At present, it seems that only the more historic or photogenic temples are making the request. Workers at the Salt Lake temple, for example, recommend an offering “between $70 and $90.” One recently engaged couple was told to “take ten percent of what you are spending on the wedding, and offer that back to the temple, to show God how much the temple means to you.”

While reports have come in that the Salt Lake, Logan, San Diego, Washington DC, and Provo City temples may require the few by year’s end, other temples do not anticipate such a fee requirement. As one church insider told the Mormon Tabernacle Enquirer, “I’d say that any temple that would fit into the baptistery of the Jordan River temple, you know, like your Raleigh North Carolina or Columbia South Carolina temple, will not even mention the possible donation.”

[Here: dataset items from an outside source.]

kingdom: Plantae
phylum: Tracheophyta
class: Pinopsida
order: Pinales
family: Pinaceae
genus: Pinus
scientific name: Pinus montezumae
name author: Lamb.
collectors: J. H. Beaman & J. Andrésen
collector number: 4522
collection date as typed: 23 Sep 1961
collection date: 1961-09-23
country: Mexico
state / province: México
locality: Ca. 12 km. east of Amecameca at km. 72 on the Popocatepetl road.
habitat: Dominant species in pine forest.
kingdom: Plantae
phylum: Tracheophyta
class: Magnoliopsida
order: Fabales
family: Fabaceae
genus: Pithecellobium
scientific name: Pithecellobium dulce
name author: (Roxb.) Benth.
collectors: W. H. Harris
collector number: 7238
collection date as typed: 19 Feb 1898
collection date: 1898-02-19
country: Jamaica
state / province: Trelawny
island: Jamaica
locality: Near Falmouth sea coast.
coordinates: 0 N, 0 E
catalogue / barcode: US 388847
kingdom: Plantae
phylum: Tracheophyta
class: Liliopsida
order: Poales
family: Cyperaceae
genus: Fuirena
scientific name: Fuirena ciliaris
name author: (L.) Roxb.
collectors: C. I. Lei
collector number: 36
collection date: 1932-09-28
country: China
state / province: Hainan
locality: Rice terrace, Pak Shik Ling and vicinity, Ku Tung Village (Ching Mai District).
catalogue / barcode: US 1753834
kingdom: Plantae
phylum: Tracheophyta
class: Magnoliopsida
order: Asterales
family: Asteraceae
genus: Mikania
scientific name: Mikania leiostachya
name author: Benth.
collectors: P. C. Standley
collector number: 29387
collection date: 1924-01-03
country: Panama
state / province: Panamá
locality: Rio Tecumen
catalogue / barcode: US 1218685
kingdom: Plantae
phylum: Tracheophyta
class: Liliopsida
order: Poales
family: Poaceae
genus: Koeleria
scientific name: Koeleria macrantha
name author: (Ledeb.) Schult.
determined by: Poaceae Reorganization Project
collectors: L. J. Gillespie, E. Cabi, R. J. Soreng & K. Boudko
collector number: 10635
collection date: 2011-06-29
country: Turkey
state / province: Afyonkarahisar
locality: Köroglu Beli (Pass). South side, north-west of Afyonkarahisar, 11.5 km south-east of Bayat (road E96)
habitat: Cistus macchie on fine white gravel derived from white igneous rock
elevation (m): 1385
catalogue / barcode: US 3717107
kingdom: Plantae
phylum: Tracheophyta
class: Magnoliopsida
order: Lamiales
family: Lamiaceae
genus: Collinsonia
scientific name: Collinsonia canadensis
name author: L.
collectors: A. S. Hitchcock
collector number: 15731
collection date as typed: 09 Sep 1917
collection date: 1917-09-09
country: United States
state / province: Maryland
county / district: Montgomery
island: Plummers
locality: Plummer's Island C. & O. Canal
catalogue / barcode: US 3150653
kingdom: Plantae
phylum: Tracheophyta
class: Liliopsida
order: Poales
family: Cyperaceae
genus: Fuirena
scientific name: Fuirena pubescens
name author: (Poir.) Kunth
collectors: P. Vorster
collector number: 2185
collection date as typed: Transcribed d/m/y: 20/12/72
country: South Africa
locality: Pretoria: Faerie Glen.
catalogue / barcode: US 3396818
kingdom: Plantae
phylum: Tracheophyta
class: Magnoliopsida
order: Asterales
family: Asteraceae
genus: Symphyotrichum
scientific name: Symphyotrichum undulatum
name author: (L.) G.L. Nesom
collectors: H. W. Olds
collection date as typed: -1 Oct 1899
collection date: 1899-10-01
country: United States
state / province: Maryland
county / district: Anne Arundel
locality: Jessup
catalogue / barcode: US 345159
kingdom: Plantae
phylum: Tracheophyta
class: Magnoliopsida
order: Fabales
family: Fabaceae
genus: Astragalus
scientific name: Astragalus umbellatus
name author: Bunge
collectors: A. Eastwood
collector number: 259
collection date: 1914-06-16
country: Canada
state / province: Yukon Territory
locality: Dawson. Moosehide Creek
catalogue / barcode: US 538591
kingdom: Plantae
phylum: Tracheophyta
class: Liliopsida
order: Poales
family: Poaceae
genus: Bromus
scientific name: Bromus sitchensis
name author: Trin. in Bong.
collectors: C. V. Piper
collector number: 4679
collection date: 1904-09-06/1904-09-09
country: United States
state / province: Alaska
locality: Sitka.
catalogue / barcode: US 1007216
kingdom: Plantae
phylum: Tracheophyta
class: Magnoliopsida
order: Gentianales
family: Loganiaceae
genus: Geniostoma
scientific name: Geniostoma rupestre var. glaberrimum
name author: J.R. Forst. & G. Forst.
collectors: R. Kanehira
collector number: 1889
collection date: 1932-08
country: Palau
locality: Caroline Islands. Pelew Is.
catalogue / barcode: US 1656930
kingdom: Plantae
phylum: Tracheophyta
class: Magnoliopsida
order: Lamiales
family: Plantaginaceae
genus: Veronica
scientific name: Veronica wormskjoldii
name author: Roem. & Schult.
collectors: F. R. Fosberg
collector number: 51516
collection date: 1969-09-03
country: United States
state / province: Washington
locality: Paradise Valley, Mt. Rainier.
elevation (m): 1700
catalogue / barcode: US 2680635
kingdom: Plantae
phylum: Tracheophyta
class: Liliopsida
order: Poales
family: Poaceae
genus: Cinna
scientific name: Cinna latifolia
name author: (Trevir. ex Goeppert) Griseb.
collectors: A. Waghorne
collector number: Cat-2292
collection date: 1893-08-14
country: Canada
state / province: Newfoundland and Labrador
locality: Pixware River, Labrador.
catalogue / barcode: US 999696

There are also reports that couples with higher long-range earning potential may be pressed to offer more. A second church insider mentioned lists of BYU Business and Finance majors who, if they request temple sealings, “would be encourage to offer back to God what their God-given gifts will help them earn in the long-run.” In contrast, Humanities, Anthropology/Folklore, Early Childhood Education, and Social Work majors are quietly being told that not only does the Lord not request any more “widow’s mites” from them, but that the day may soon come when they will be permitted to pay tithing at 6 or even 5.5%.